A fairer, more fiscally conservative plan would not postpone dealing with Medicare. It would leave in place the cost control measures in the health reform bill and go even further to reward the quality of care rather than the volume. Obviously, these steps would run some risk of restricting good treatments, too. But, remember, we’re facing “an existential threat.” We can’t limit ourselves to solutions without risks.
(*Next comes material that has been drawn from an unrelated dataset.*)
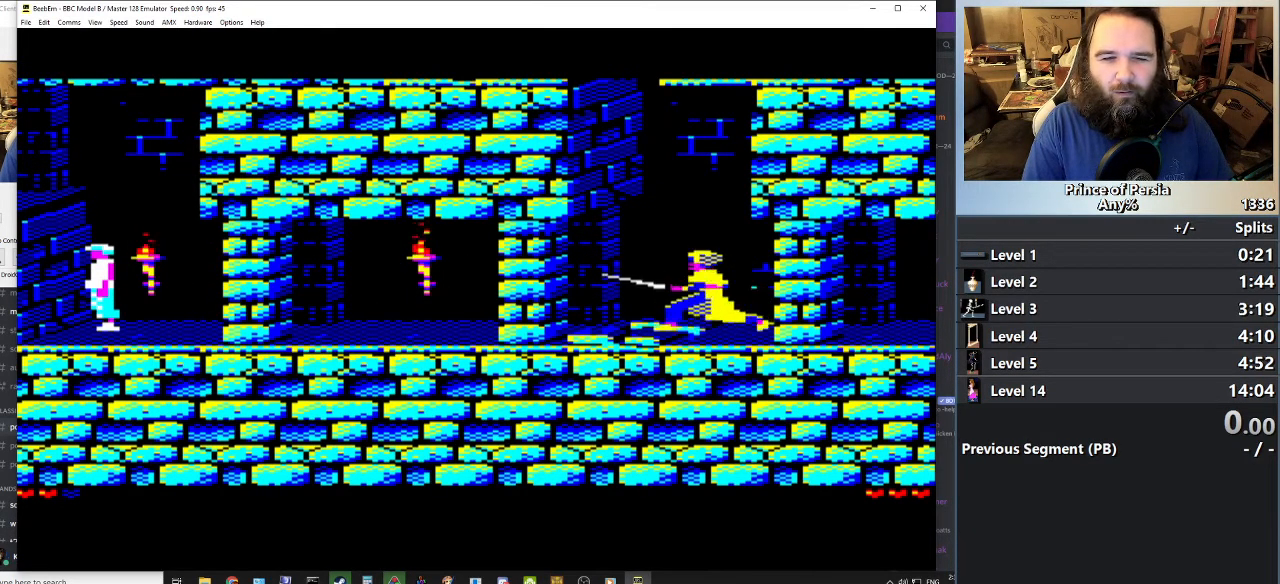
{"keys": [], "events": []}
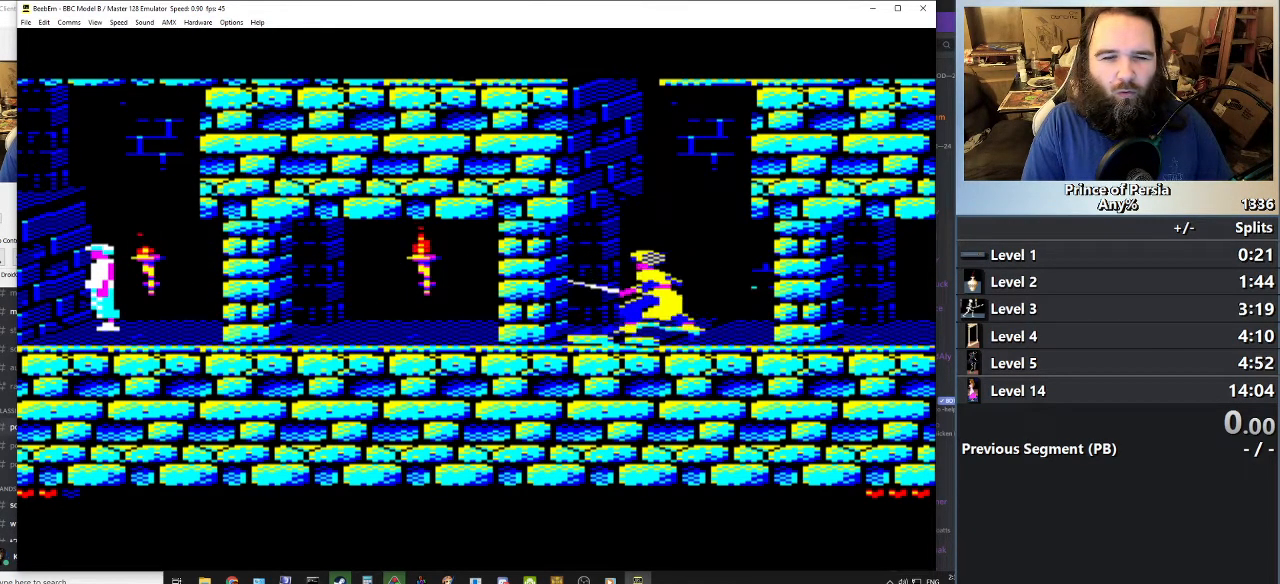
{"keys": [], "events": []}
Next, the federal government would raise taxes. As countries have grown richer over time, they have historically paid higher taxes -- to cover the costs of a strong military, good schools, comfortable retirements and other luxuries that the free market doesn’t provide.
Affluent Americans, in particular, can afford higher taxes. They have received far larger raises in recent decades than any other income group, and their tax rates have fallen far more. Yet Mr. Ryan would reduce them further.